Je l’ai déjà abordé plusieurs fois dans ces colonnes, mais je reste plus convaincu que jamais que le gratuit constitue toujours un piège pour tout le monde (Le mythe du gratuit et ses conséquences, La gratuité sur Internet et le sandwich aux Tuc, Découvrez pourquoi le gratuit sur Internet peut être un piège mortel). Et que la situation empire. En résumé, ce principe pervertit totalement la notion de valeur, et aboutit à des comportements aberrants.
J’ai par exemple entendu récemment parler d’une statistique édifiante selon laquelle il y aurait proportionnellement deux fois plus de petites entreprises allemandes présentes sur le Web que chez nous ! La proportion moyenne européenne des retardataires atteint 22%, contre 34% en France. Ça donne le tournis !
Bien entendu, la situation économique a plus que sa place dans ce retard. Elle sert d’ailleurs à beaucoup à justifier leur inaction : « je regarderai ça quand les affaires iront mieux ». Mais quel est le frein qui a abouti à cette situation ? Après mûre réflexion, je pense que le souci vient du gratuit, autrement dit de la perception de la valeur de ce bien immatériel qu’est Internet.
Parallèlement, Amazon taillerait des croupières aux petits commerçants. Admettons. Mais pensez-vous que ces derniers se sont majoritairement pressés pour rattraper leur retard, notamment après le premier confinement ? Que nenni. Évidemment, réaliser maintenant ce qui aurait dû être fait il y a longtemps ne peut pas se décréter en un claquement de doigts. Surtout pour celles qui sont en mauvais état.
Devant l’urgence, le gouvernement a décidé à ce sujet l’octroi d’une aide de 500€ aux entreprises concernées pour la création d’un site, pour un coût global estimé à environ 1500€. Je partage d’ailleurs cette estimation pour un petit site vitrine. Attendons maintenant les modalités d’application qui n’ont pas encore été annoncées.
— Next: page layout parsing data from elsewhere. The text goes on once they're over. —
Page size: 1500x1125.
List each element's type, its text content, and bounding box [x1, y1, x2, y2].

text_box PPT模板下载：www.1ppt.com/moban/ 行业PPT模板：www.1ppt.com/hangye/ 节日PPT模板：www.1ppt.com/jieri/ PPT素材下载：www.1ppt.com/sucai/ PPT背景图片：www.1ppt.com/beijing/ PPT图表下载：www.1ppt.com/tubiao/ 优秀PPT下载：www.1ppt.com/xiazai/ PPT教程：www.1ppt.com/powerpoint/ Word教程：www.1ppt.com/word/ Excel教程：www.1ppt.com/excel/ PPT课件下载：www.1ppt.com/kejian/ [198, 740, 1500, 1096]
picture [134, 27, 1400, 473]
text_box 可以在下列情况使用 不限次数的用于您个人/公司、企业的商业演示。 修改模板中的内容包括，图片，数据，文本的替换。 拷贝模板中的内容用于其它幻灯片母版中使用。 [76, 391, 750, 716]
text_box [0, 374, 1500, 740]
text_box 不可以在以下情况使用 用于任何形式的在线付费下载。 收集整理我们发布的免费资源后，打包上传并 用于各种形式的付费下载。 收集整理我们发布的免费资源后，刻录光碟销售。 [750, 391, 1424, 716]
Mais revenons si vous le voulez bien à ce fantasme du tout gratuit sur Internet. Il incite tout le monde à attendre une solution gratuite, et en prime qu’elle se présente d’elle-même. Ce fantasme incroyable pervertit totalement la notion de valeur. Les chasseurs de gratuité semblent en effet considérer comme parfaitement normal que le fruit du travail des autres soit accessible sans bourse délier. Eux en revanche ne donnent pas vraiment dans le caritatif. Cherchez l’incohérence. De plus, le refus de payer quoi que ce soit d’immatériel les bloque dans un immobilisme suicidaire, comme je viens de le montrer en ce qui concerne les sites Web.
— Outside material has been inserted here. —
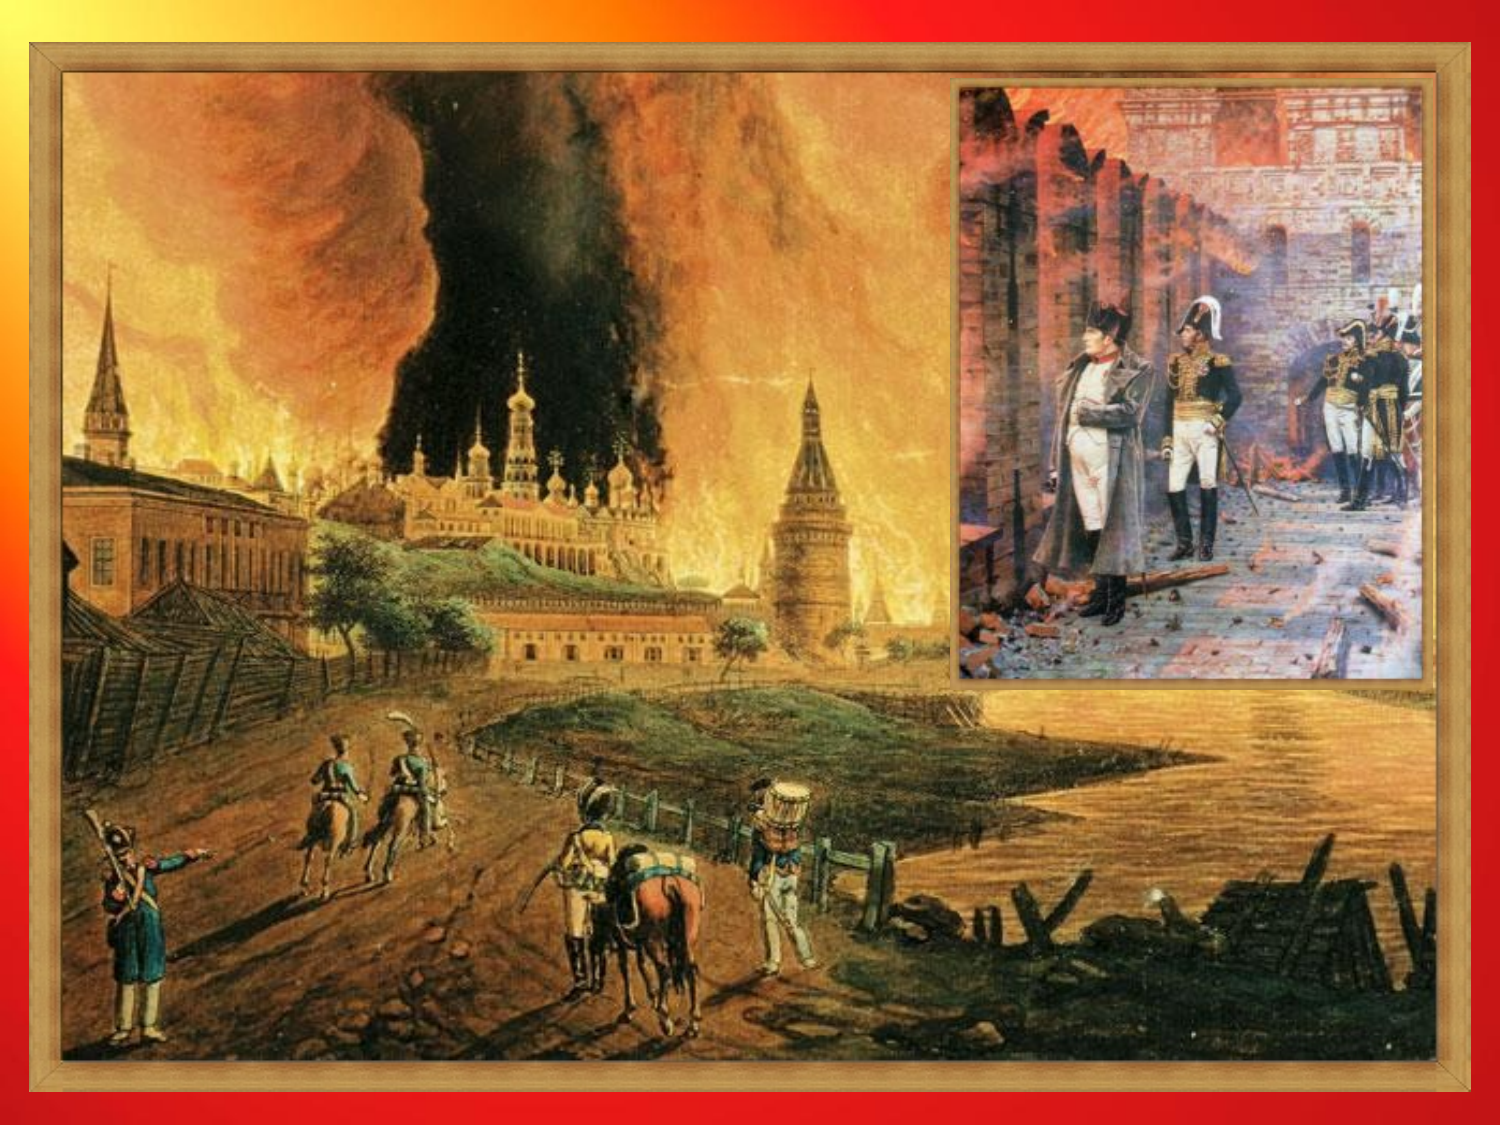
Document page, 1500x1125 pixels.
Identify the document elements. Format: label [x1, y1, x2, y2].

Voici deux anecdotes récentes rapportées par un ami formateur qui illustrent bien de telles dérives. Il échange il y a quelques jours avec un développeur de sites Web, qui se targuait ne n’employer que des composants gratuits pour réaliser ses prestations. Très surpris, mon ami lui oppose que cette approche quelque peu irresponsable le mettra potentiellement dans l’incapacité d’assurer l’entretien des sites de ses clients faute de support technique à la hauteur pour les composants gratuits. Ce risque ne l’avait apparemment pas effleuré. De plus, l’investissement est consubstantiel à l’entreprise. Il constitue son carburant, et permet de développer ce qui doit l’être. Le retarder en période difficile se comprend, pour peu que les années fastes servent à prendre de l’avance (ou à rattraper le retard en la matière).
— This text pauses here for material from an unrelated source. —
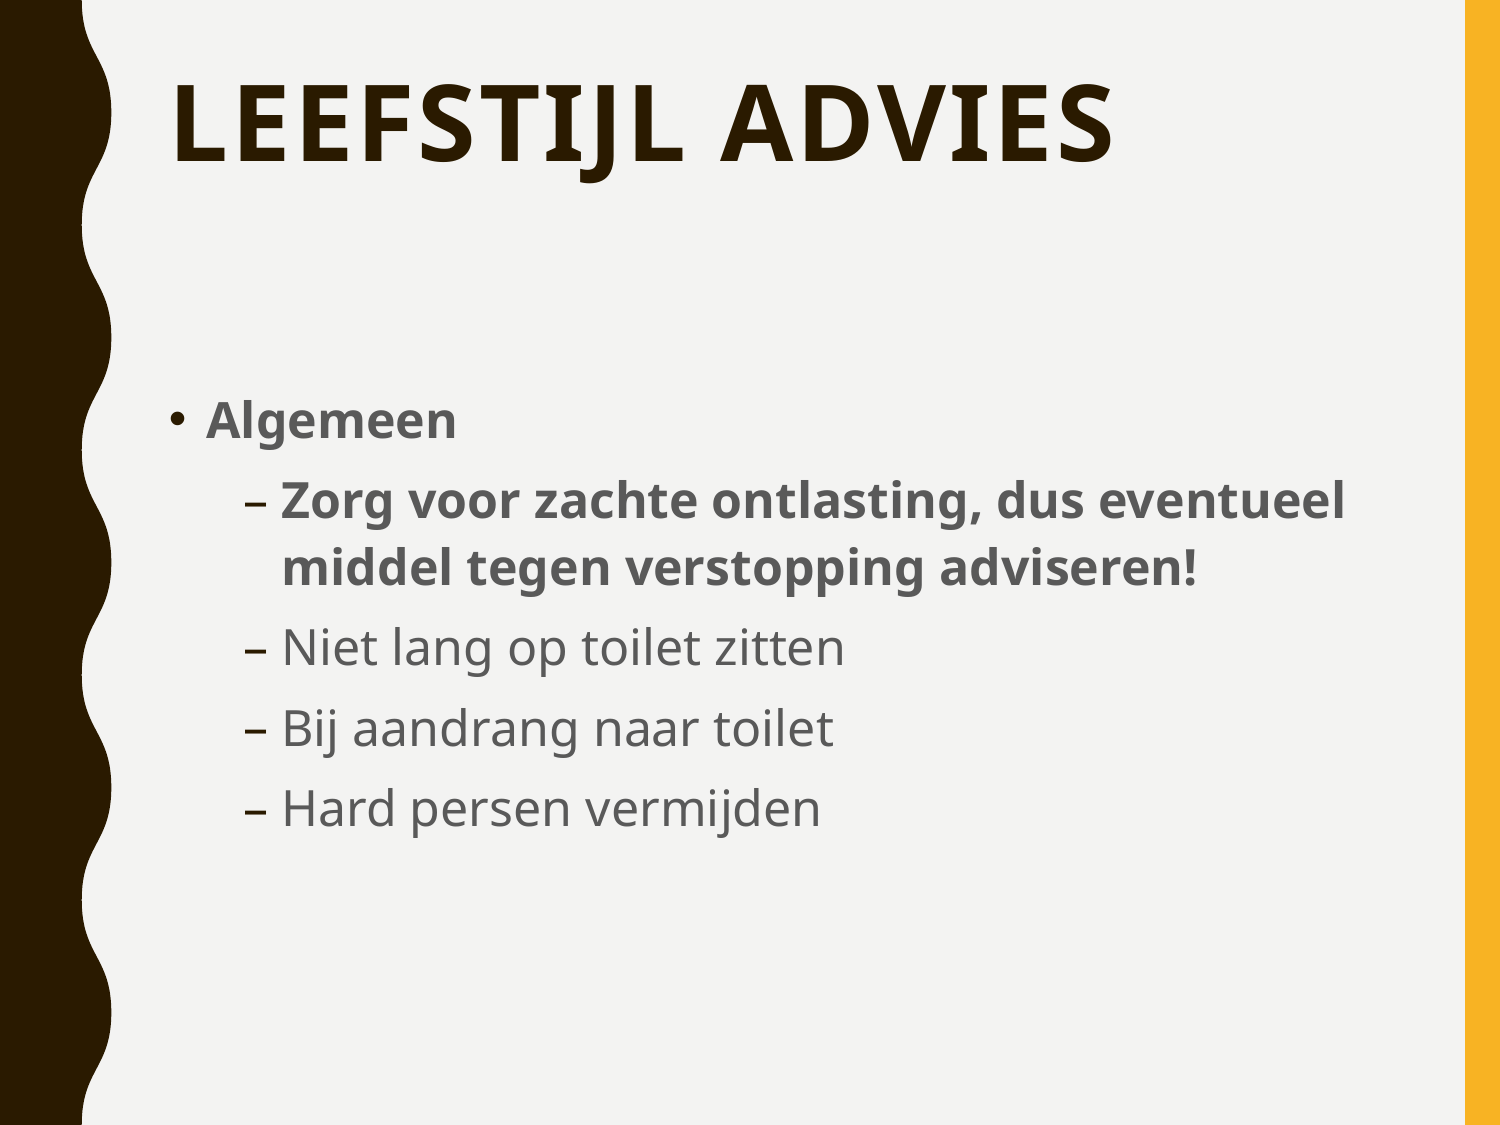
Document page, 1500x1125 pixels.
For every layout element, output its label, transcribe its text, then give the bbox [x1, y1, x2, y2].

Autre scène, il intervient pour assurer une formation aux outils numériques d’autres formateurs. La prestation vise à leur permettre de rattraper leur retard en la matière, et elle est entièrement prise en charge par l’organisme de formation auprès duquel ils collaborent régulièrement. Faute de liberté de mouvement, mon ami prodigue la formation en distanciel à l’aide d’un service de webinaires. Et rapidement, il constate qu’une participante ne semble pas très concentrée sur son écran. Il s’enquiert alors d’un éventuel problème en proposant son aide. Toute honte bue, la participante le renvoie dans ses buts sans ménagement : « je n’ai pas que ça à faire ».
Manifestement, ni le respect du formateur ni une participation active ne lui apparaissait comme normal et pertinent. Pourquoi ? Parce que ça ne lui avant pas coûté un centime. Finalement, il semble relativement logique de n’accorder aucune valeur à ce qui ne coûte rien à obtenir. Ni en argent ni en effort. Je vous laisse y réfléchir, vous avez quatre heures.